Texto para leer.
Algo del evangelio de hoy dice: “Sí”. Sí, podríamos decir nosotros, bien fuerte. “Sí, Dios amó tanto al mundo, que entregó a su Hijo único.” Es mucho mejor pensar en lo que Dios ama que en lo que Dios tiene para asustarnos. Por eso es lindo pensar en un Dios que ama tanto al mundo, a vos y a mí, en particular, y a todo lo que creó. Nos ama tanto que no quiso “quedarse encerrado”, no quiso quedarse, ahí, acuartelado para siempre. Quiso salir, quiso venir a buscarnos, quiso abrirnos su corazón para que podamos maravillarnos algo de su Gran Misterio y podamos enamorarnos de su amor.
¿Cuál es el misterio? ¿Qué es un misterio? Retomo lo anterior. Para nuestra fe, hablar de misterio no es hablar de cosas misteriosas, así, que nadie puede conocer, inaccesibles, ocultas, esotéricas, reservadas para algunos, para algunos iluminados, para los que piensan mucho, sino todo lo contrario. Que Dios sea un Misterio quiere decir que se reveló, que se mostró. Quiere decir que lo inaccesible se hizo accesible y por eso podemos conocerlo, se corrió el velo, ahora lo podemos ver. Decir que Dios es un misterio, quiere decir que podemos conocerlo. ¿Lo sabías? Creo que no. Pensalo.

Problema planteado a.
Reproduce sin cambios las líneas de los registros desde la primera hasta la que contiene "scientific name: Gracilaria sp.", ambas incluidas.

Algunos registros:
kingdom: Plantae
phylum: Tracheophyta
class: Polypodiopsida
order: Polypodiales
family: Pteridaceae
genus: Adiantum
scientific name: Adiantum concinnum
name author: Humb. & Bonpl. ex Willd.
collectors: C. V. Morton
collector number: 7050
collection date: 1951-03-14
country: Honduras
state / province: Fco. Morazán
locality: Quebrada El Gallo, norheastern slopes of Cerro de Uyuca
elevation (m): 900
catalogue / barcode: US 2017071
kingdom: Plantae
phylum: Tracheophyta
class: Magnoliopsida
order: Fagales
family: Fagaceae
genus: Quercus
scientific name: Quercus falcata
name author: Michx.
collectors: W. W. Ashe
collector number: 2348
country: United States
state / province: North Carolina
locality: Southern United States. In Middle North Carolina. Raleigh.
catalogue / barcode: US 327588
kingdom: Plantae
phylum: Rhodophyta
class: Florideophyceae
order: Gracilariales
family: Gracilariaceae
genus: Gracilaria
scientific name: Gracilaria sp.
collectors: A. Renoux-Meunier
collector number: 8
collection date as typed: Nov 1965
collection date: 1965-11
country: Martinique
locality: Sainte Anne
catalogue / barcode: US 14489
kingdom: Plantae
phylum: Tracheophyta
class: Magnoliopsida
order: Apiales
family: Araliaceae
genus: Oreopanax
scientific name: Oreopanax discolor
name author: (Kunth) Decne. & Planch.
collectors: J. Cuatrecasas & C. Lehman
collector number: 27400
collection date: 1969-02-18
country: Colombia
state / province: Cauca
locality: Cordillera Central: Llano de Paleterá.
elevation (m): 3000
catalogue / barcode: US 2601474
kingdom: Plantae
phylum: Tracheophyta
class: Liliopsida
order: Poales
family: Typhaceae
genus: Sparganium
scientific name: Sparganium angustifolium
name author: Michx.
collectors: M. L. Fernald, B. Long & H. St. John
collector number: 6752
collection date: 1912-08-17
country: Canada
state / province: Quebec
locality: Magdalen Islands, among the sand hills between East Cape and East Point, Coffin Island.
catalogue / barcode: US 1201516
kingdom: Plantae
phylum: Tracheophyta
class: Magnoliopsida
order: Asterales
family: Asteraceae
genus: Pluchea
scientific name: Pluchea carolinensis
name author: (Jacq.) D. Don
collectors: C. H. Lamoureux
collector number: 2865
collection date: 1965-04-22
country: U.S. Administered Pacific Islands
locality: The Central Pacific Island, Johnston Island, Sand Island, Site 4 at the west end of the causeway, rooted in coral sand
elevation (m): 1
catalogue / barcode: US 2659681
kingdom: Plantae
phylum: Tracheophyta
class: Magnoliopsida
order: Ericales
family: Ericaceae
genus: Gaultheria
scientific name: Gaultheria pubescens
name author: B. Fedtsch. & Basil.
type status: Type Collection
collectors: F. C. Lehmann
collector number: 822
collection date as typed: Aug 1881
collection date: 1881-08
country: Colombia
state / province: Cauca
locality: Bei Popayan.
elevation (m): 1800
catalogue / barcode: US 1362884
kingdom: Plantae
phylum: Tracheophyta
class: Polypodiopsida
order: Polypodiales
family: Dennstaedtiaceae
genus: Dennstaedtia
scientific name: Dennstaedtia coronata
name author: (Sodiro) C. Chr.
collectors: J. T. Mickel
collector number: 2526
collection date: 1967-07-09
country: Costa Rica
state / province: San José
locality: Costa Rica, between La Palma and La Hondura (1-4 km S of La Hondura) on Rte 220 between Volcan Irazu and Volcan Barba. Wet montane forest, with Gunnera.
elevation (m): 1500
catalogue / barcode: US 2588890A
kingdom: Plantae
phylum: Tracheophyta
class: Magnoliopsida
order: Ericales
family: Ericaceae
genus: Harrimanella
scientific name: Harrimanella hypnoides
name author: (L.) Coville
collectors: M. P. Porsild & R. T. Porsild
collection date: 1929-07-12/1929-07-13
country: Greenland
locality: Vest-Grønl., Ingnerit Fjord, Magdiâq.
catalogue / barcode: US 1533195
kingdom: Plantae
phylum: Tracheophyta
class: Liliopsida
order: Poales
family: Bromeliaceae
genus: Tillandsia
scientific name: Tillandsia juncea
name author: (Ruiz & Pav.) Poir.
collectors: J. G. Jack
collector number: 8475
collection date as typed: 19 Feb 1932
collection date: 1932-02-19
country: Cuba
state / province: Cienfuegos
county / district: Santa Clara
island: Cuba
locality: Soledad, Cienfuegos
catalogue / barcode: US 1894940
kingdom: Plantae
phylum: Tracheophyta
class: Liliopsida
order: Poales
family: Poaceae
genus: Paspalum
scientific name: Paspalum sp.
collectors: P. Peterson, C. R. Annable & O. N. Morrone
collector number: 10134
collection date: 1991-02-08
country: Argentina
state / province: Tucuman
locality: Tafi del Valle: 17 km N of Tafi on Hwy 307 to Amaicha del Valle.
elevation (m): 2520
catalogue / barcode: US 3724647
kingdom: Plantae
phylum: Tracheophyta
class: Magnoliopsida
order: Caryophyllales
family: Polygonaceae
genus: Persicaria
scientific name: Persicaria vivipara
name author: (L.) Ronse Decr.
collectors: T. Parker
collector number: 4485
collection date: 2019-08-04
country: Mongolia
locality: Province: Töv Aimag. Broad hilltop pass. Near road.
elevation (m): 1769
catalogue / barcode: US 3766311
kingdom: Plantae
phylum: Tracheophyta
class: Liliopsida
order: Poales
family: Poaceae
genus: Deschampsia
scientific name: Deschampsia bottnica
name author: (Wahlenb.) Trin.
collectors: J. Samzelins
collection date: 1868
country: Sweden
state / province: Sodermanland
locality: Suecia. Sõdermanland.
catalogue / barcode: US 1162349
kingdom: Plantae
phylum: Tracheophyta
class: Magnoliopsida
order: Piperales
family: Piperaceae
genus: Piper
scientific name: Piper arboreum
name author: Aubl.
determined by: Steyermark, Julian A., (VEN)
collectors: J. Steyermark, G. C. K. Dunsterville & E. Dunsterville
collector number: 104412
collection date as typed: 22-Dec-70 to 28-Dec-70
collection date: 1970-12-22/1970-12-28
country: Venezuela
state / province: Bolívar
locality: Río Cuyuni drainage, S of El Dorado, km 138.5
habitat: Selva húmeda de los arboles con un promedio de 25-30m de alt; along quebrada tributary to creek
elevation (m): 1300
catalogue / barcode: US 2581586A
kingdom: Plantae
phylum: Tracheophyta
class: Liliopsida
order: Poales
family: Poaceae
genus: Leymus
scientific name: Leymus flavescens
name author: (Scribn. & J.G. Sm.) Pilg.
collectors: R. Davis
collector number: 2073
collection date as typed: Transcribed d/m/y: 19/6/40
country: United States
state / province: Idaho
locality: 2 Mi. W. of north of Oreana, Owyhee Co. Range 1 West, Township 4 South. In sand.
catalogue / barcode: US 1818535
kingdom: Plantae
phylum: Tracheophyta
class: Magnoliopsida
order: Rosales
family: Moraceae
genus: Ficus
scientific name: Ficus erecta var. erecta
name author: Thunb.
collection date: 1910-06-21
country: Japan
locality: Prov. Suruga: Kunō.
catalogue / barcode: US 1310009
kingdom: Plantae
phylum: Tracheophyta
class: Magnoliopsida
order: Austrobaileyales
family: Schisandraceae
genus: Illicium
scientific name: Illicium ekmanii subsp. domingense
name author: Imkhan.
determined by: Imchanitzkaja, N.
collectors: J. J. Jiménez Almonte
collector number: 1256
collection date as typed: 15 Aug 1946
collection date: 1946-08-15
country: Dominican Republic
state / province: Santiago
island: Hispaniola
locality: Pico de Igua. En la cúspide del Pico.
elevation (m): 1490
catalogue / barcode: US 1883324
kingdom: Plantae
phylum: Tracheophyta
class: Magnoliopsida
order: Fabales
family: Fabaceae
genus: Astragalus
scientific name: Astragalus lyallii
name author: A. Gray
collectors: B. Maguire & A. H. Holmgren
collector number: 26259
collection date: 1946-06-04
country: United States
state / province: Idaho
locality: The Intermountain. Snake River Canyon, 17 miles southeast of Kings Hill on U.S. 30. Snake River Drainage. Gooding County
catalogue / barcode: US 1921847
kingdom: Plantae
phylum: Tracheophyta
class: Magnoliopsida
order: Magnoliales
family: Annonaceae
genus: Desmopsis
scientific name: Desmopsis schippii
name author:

Problema planteado b.
Transcribe literalmente el pasaje del texto para leer comprendido entre "Algo del evangelio" y "de su amor.", ambos incluidos.

Solución del problema a.
kingdom: Plantae
phylum: Tracheophyta
class: Polypodiopsida
order: Polypodiales
family: Pteridaceae
genus: Adiantum
scientific name: Adiantum concinnum
name author: Humb. & Bonpl. ex Willd.
collectors: C. V. Morton
collector number: 7050
collection date: 1951-03-14
country: Honduras
state / province: Fco. Morazán
locality: Quebrada El Gallo, norheastern slopes of Cerro de Uyuca
elevation (m): 900
catalogue / barcode: US 2017071
kingdom: Plantae
phylum: Tracheophyta
class: Magnoliopsida
order: Fagales
family: Fagaceae
genus: Quercus
scientific name: Quercus falcata
name author: Michx.
collectors: W. W. Ashe
collector number: 2348
country: United States
state / province: North Carolina
locality: Southern United States. In Middle North Carolina. Raleigh.
catalogue / barcode: US 327588
kingdom: Plantae
phylum: Rhodophyta
class: Florideophyceae
order: Gracilariales
family: Gracilariaceae
genus: Gracilaria
scientific name: Gracilaria sp.

Solución del problema b.
Algo del evangelio de hoy dice: “Sí”. Sí, podríamos decir nosotros, bien fuerte. “Sí, Dios amó tanto al mundo, que entregó a su Hijo único.” Es mucho mejor pensar en lo que Dios ama que en lo que Dios tiene para asustarnos. Por eso es lindo pensar en un Dios que ama tanto al mundo, a vos y a mí, en particular, y a todo lo que creó. Nos ama tanto que no quiso “quedarse encerrado”, no quiso quedarse, ahí, acuartelado para siempre. Quiso salir, quiso venir a buscarnos, quiso abrirnos su corazón para que podamos maravillarnos algo de su Gran Misterio y podamos enamorarnos de su amor.